Nowadays uniforms are usually provided by UBOs. As such they are declared in one or more blocks. I don't know how relevant it is for your use case, but in a typical 3D scenario one defines several uniform blocks dependent on the sources and update frequencies: 1 block with pipeline stage parameters, 1 block with camera/view parameters, 1 block with material parameters, and so on.

Thanks - I was planning to divide the blocks up into static and dynamic/per-frame. From what I understand, uploading a uniform buffer in a program that doesn't use half of the buffer's variables is not at all inefficient - the combined buffer size might be a few hundred bytes. The bigger problem is that I'm just not sure how best to store the shader code. The existing Bruneton code stores all shaders in the pipeline in the same glsl file with #ifdef _VERTEX_ (etc) guards. The code I've written before uses separate files. It's probably not such a big deal, and perhaps there is no one best way to structure things? If it compiles/links it's good :)

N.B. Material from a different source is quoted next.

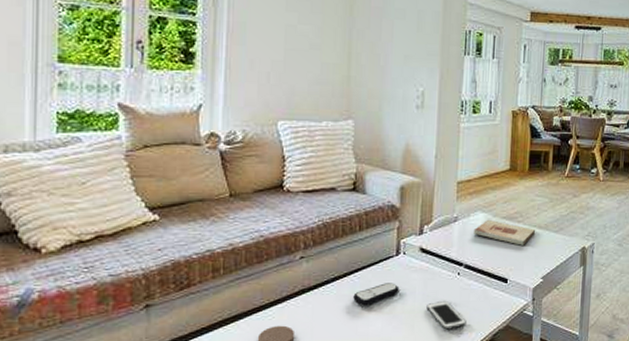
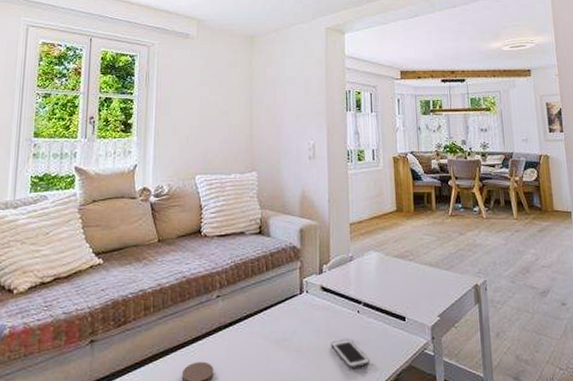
remote control: present [353,283,400,306] -> none [264,320,305,343]
wooden plaque: present [473,219,535,245] -> none [368,258,427,283]

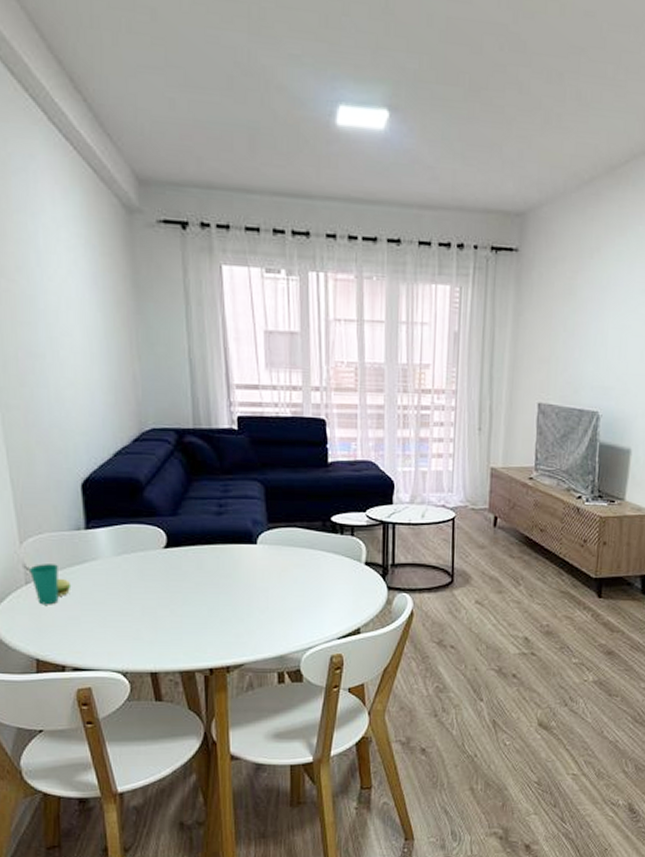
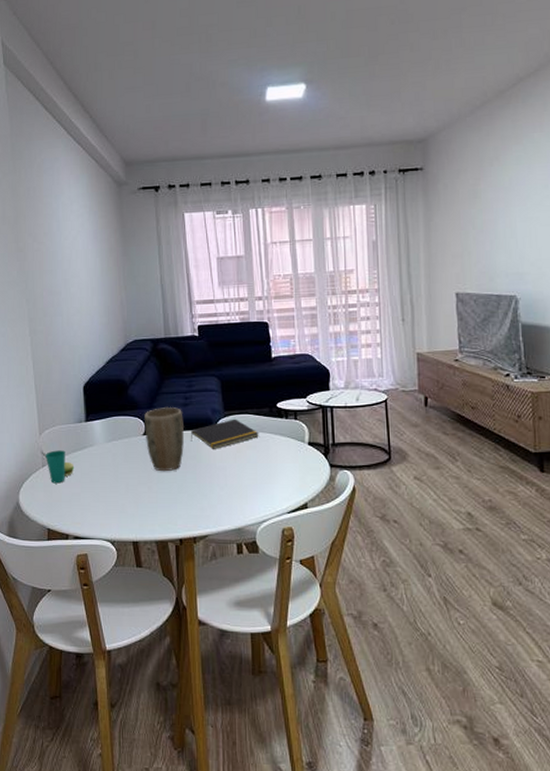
plant pot: none [166,514,217,592] -> present [144,406,184,472]
notepad: none [224,532,309,567] -> present [190,418,259,449]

K+ for interesting achivement

My question is: given the lack of #include in GLSL, in a situation with multiple complex shaders (as in Bruneton) where there is a lot of overlap between functions, #defined constants, uniforms, is there any good generic advice on how to structure things?

It is a question wheather you want to clean up your code, or your runtime.

When you set uniforms, you generaly reduce the problem to issue of setting them from cpu side. If a shader source and vertex function input differs, then you need to issue uniforms/vertex declaration/buffer but it is not a rule. It is a good practice to nail down uniforms to simple vec4 array, and not declare anything else, what allows one to utilize rather more global shared shaders instructions, uniforms should be the last thing forcing you to revolve shaders. This of course does not touch vertex function input, but even that can be utilized to be shared (meaning you can use the same vertex buffer and its feed declaration onto multiple shaders of "differing" vertex declarations in vertex function).

My advice is to share as much as possible (considering vertex byte size in the very gpu memory buffer, interleaving, and other things are more prior than data redundancy).

Another thing to note is that just because GLSL does not natively handle #include file doesn't mean you can't add your own system to handle include in your shader source. GL doesn't care about all that stuff because all it needs for the shader are the tokens( shader source)...not that difficult to add from my own experience. Another piece of advice would be not to worry about the author code being messy as it was most likely written to be used as a guide along with the paper for your own implementation instead of cut-paste-cleanup..You could stuff all the uniforms in a 1 buffer like you said and that would work since you would just need to update the buffer once per frame.